# [Required action]
All lines from the one containing "left shoulder: (879, 182, -3)" to the end of the data below are to be returned exactly, both ends included, with nothing added.

# [Dataset excerpts]
☆ ☆ ☆

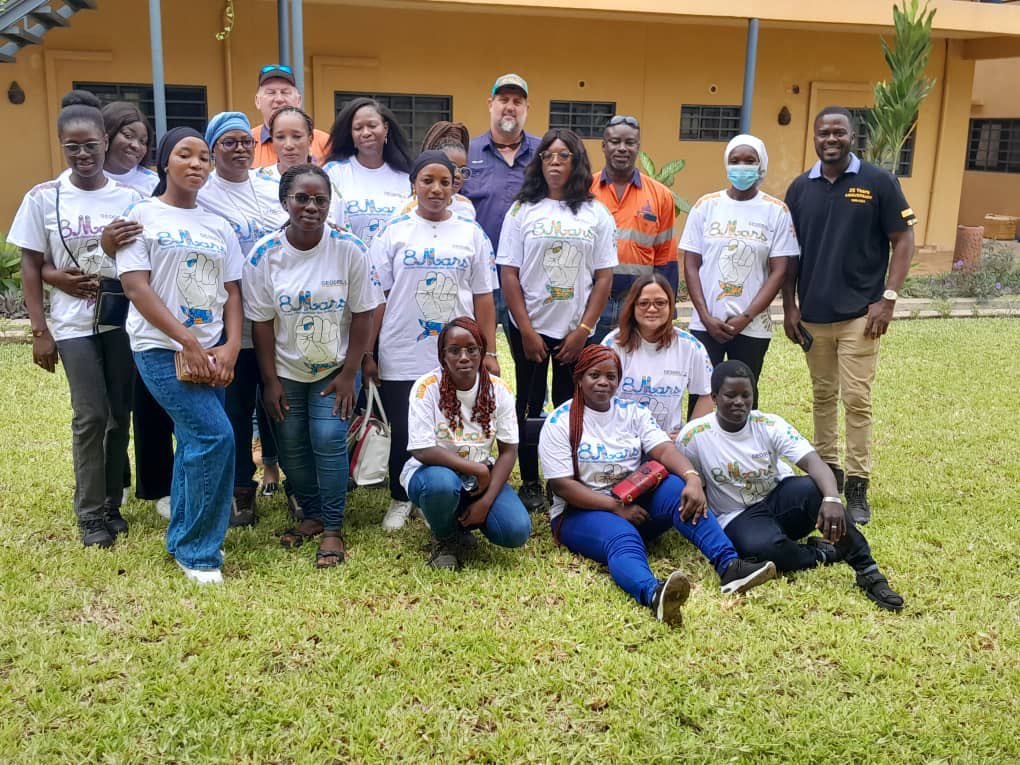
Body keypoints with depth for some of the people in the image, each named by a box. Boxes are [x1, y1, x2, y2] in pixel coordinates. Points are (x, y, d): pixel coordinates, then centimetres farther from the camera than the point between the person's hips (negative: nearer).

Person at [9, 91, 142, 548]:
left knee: (120, 413, 6)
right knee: (91, 415, -4)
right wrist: (40, 331, -4)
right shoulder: (43, 198, -1)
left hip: (124, 318, 2)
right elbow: (31, 267, 1)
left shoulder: (128, 197, 1)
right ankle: (90, 513, 10)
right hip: (73, 325, -2)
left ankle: (112, 505, 21)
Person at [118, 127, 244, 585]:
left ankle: (182, 540, 25)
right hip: (162, 348, -5)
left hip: (212, 352, 5)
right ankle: (197, 550, -1)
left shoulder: (218, 227, 12)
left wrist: (231, 348, -7)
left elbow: (232, 292, 9)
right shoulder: (142, 216, -2)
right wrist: (188, 342, -17)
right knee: (215, 436, -15)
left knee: (195, 443, 9)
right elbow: (136, 287, -10)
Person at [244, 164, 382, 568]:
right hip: (285, 371, 2)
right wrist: (270, 380, -7)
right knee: (292, 446, 7)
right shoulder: (265, 254, -11)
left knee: (329, 440, -11)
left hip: (334, 369, -2)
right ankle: (312, 515, 29)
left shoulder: (349, 248, -14)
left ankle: (333, 529, 3)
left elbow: (363, 314, -9)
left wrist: (349, 375, -11)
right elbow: (262, 322, -6)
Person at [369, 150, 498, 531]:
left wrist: (489, 353, 2)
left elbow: (483, 297, 6)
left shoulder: (472, 233, 5)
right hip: (402, 357, 0)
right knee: (402, 432, 9)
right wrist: (367, 353, -1)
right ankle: (400, 500, 28)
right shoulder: (394, 232, 2)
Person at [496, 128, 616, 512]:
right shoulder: (523, 210, 1)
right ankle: (530, 484, 19)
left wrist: (583, 330, -7)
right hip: (529, 328, 0)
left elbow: (604, 277, 1)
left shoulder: (596, 214, 3)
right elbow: (509, 274, -2)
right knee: (530, 405, 8)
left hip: (576, 331, 0)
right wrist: (527, 331, -8)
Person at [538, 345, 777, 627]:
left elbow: (664, 449, -7)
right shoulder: (560, 422, -3)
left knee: (676, 487, -26)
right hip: (582, 512, -4)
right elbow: (563, 486, -10)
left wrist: (692, 478, -29)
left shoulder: (633, 412, 10)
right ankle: (653, 593, -70)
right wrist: (617, 508, -19)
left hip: (634, 503, 4)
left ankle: (729, 565, -41)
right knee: (623, 539, -37)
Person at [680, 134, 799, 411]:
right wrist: (706, 317, -7)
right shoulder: (706, 205, 4)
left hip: (752, 327, 0)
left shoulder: (777, 211, 1)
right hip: (705, 324, 1)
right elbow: (691, 265, 3)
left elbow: (779, 271, -2)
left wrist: (746, 317, -10)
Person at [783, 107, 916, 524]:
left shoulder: (879, 182, -3)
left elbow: (903, 242, -2)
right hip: (812, 314, 4)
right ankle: (827, 471, 26)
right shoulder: (800, 188, 6)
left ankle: (857, 486, 5)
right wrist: (789, 306, 5)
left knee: (857, 400, -3)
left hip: (859, 313, -3)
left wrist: (888, 298, -11)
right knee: (823, 397, 13)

☆ ☆ ☆

# [Completed exercise]
left shoulder: (879, 182, -3)
left elbow: (903, 242, -2)
right hip: (812, 314, 4)
right ankle: (827, 471, 26)
right shoulder: (800, 188, 6)
left ankle: (857, 486, 5)
right wrist: (789, 306, 5)
left knee: (857, 400, -3)
left hip: (859, 313, -3)
left wrist: (888, 298, -11)
right knee: (823, 397, 13)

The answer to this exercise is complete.